— The input —

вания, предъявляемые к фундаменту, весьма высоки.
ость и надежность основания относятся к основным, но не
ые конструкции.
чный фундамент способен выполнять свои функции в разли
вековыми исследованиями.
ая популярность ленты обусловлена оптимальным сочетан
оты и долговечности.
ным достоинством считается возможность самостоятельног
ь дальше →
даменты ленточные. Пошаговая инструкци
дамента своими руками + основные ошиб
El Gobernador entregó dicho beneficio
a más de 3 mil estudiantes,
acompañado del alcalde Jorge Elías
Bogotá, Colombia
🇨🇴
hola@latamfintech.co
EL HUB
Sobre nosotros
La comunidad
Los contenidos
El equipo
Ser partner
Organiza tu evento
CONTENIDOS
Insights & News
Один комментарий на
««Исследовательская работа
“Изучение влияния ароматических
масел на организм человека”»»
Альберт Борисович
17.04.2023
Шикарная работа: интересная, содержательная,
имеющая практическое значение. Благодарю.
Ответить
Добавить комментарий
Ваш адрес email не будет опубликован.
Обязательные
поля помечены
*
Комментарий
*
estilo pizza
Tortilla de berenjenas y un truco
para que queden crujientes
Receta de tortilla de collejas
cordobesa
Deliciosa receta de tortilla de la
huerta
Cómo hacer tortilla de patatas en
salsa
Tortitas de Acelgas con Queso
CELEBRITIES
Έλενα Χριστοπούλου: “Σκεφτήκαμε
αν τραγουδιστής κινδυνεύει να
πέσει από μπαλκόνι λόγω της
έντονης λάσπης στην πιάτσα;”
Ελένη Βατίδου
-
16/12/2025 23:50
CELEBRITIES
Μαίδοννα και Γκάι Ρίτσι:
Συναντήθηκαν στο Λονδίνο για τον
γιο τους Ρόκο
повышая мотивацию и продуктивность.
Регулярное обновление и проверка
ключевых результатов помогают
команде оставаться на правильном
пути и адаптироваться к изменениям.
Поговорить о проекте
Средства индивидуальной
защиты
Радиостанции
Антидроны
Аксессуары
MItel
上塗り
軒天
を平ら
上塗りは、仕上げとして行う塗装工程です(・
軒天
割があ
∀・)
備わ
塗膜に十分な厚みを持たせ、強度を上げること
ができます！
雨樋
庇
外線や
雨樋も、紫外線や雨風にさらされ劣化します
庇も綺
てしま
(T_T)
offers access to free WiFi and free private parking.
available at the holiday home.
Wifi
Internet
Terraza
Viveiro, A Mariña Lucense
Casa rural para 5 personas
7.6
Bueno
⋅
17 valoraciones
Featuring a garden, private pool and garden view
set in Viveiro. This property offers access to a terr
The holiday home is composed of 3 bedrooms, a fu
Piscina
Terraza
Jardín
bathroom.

— Aim of the task —
Within the records above, each line containing "работа" is to be returned.

— Written response —
««Исследовательская работа
Шикарная работа: интересная, содержательная,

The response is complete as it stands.